**Problem description**
Whenever a picture appears, leave it out while repeating all the other data exactly.

BEGIN

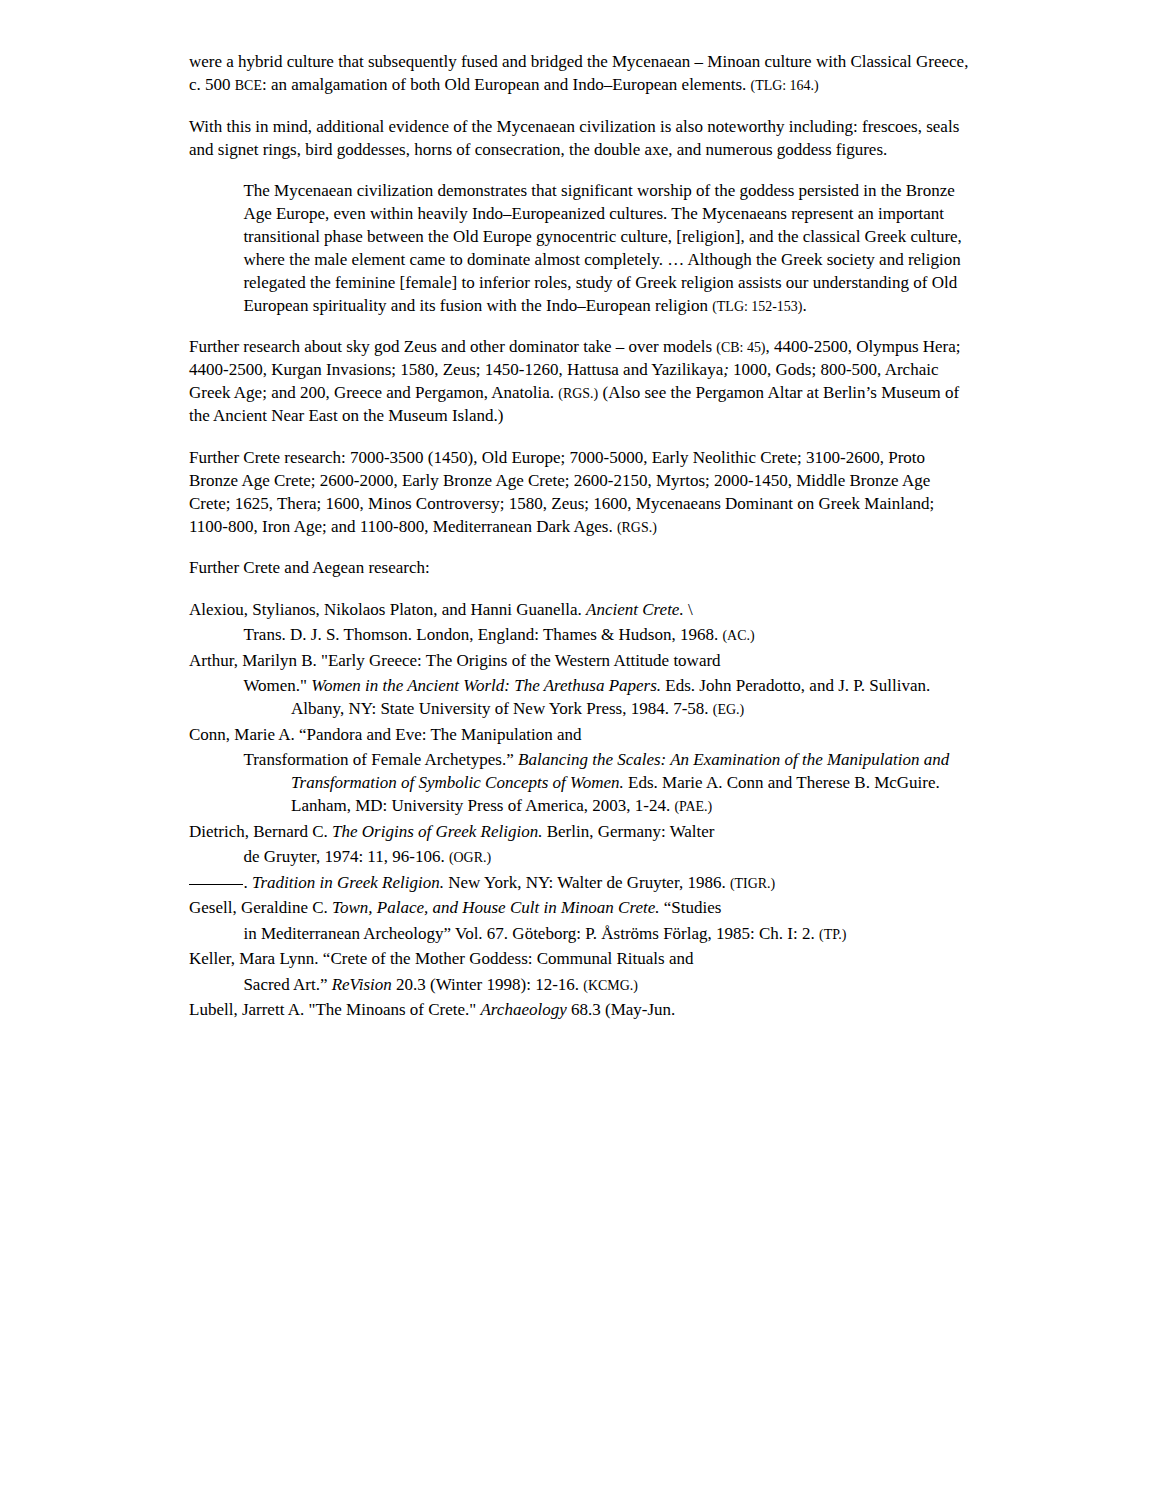were a hybrid culture that subsequently fused and bridged the Mycenaean – Minoan culture with Classical Greece, c. 500 BCE: an amalgamation of both Old European and Indo–European elements. (TLG: 164.)
With this in mind, additional evidence of the Mycenaean civilization is also noteworthy including: frescoes, seals and signet rings, bird goddesses, horns of consecration, the double axe, and numerous goddess figures.
The Mycenaean civilization demonstrates that significant worship of the goddess persisted in the Bronze Age Europe, even within heavily Indo–Europeanized cultures. The Mycenaeans represent an important transitional phase between the Old Europe gynocentric culture, [religion], and the classical Greek culture, where the male element came to dominate almost completely. … Although the Greek society and religion relegated the feminine [female] to inferior roles, study of Greek religion assists our understanding of Old European spirituality and its fusion with the Indo–European religion (TLG: 152-153).
Further research about sky god Zeus and other dominator take – over models (CB: 45), 4400-2500, Olympus Hera; 4400-2500, Kurgan Invasions; 1580, Zeus; 1450-1260, Hattusa and Yazilikaya; 1000, Gods; 800-500, Archaic Greek Age; and 200, Greece and Pergamon, Anatolia. (RGS.) (Also see the Pergamon Altar at Berlin’s Museum of the Ancient Near East on the Museum Island.)
Further Crete research: 7000-3500 (1450), Old Europe; 7000-5000, Early Neolithic Crete; 3100-2600, Proto Bronze Age Crete; 2600-2000, Early Bronze Age Crete; 2600-2150, Myrtos; 2000-1450, Middle Bronze Age Crete; 1625, Thera; 1600, Minos Controversy; 1580, Zeus; 1600, Mycenaeans Dominant on Greek Mainland; 1100-800, Iron Age; and 1100-800, Mediterranean Dark Ages. (RGS.)
Further Crete and Aegean research:
Alexiou, Stylianos, Nikolaos Platon, and Hanni Guanella. Ancient Crete. \
Trans. D. J. S. Thomson. London, England: Thames & Hudson, 1968. (AC.)
Arthur, Marilyn B. "Early Greece: The Origins of the Western Attitude toward
Women." Women in the Ancient World: The Arethusa Papers. Eds. John Peradotto, and J. P. Sullivan. Albany, NY: State University of New York Press, 1984. 7-58. (EG.)
Conn, Marie A. “Pandora and Eve: The Manipulation and
Transformation of Female Archetypes.” Balancing the Scales: An Examination of the Manipulation and Transformation of Symbolic Concepts of Women. Eds. Marie A. Conn and Therese B. McGuire. Lanham, MD: University Press of America, 2003, 1-24. (PAE.)
Dietrich, Bernard C. The Origins of Greek Religion. Berlin, Germany: Walter
de Gruyter, 1974: 11, 96-106. (OGR.)
. Tradition in Greek Religion. New York, NY: Walter de Gruyter, 1986. (TIGR.)
Gesell, Geraldine C. Town, Palace, and House Cult in Minoan Crete. “Studies
in Mediterranean Archeology” Vol. 67. Göteborg: P. Åströms Förlag, 1985: Ch. I: 2. (TP.)
Keller, Mara Lynn. “Crete of the Mother Goddess: Communal Rituals and
Sacred Art.” ReVision 20.3 (Winter 1998): 12-16. (KCMG.)
Lubell, Jarrett A. "The Minoans of Crete." Archaeology 68.3 (May-Jun.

END

**Solved exercise**
were a hybrid culture that subsequently fused and bridged the Mycenaean – Minoan culture with Classical Greece, c. 500 BCE: an amalgamation of both Old European and Indo–European elements. (TLG: 164.)
With this in mind, additional evidence of the Mycenaean civilization is also noteworthy including: frescoes, seals and signet rings, bird goddesses, horns of consecration, the double axe, and numerous goddess figures.
The Mycenaean civilization demonstrates that significant worship of the goddess persisted in the Bronze Age Europe, even within heavily Indo–Europeanized cultures. The Mycenaeans represent an important transitional phase between the Old Europe gynocentric culture, [religion], and the classical Greek culture, where the male element came to dominate almost completely. … Although the Greek society and religion relegated the feminine [female] to inferior roles, study of Greek religion assists our understanding of Old European spirituality and its fusion with the Indo–European religion (TLG: 152-153).
Further research about sky god Zeus and other dominator take – over models (CB: 45), 4400-2500, Olympus Hera; 4400-2500, Kurgan Invasions; 1580, Zeus; 1450-1260, Hattusa and Yazilikaya; 1000, Gods; 800-500, Archaic Greek Age; and 200, Greece and Pergamon, Anatolia. (RGS.) (Also see the Pergamon Altar at Berlin’s Museum of the Ancient Near East on the Museum Island.)
Further Crete research: 7000-3500 (1450), Old Europe; 7000-5000, Early Neolithic Crete; 3100-2600, Proto Bronze Age Crete; 2600-2000, Early Bronze Age Crete; 2600-2150, Myrtos; 2000-1450, Middle Bronze Age Crete; 1625, Thera; 1600, Minos Controversy; 1580, Zeus; 1600, Mycenaeans Dominant on Greek Mainland; 1100-800, Iron Age; and 1100-800, Mediterranean Dark Ages. (RGS.)
Further Crete and Aegean research:
Alexiou, Stylianos, Nikolaos Platon, and Hanni Guanella. Ancient Crete. \
Trans. D. J. S. Thomson. London, England: Thames & Hudson, 1968. (AC.)
Arthur, Marilyn B. "Early Greece: The Origins of the Western Attitude toward
Women." Women in the Ancient World: The Arethusa Papers. Eds. John Peradotto, and J. P. Sullivan. Albany, NY: State University of New York Press, 1984. 7-58. (EG.)
Conn, Marie A. “Pandora and Eve: The Manipulation and
Transformation of Female Archetypes.” Balancing the Scales: An Examination of the Manipulation and Transformation of Symbolic Concepts of Women. Eds. Marie A. Conn and Therese B. McGuire. Lanham, MD: University Press of America, 2003, 1-24. (PAE.)
Dietrich, Bernard C. The Origins of Greek Religion. Berlin, Germany: Walter
de Gruyter, 1974: 11, 96-106. (OGR.)
. Tradition in Greek Religion. New York, NY: Walter de Gruyter, 1986. (TIGR.)
Gesell, Geraldine C. Town, Palace, and House Cult in Minoan Crete. “Studies
in Mediterranean Archeology” Vol. 67. Göteborg: P. Åströms Förlag, 1985: Ch. I: 2. (TP.)
Keller, Mara Lynn. “Crete of the Mother Goddess: Communal Rituals and
Sacred Art.” ReVision 20.3 (Winter 1998): 12-16. (KCMG.)
Lubell, Jarrett A. "The Minoans of Crete." Archaeology 68.3 (May-Jun.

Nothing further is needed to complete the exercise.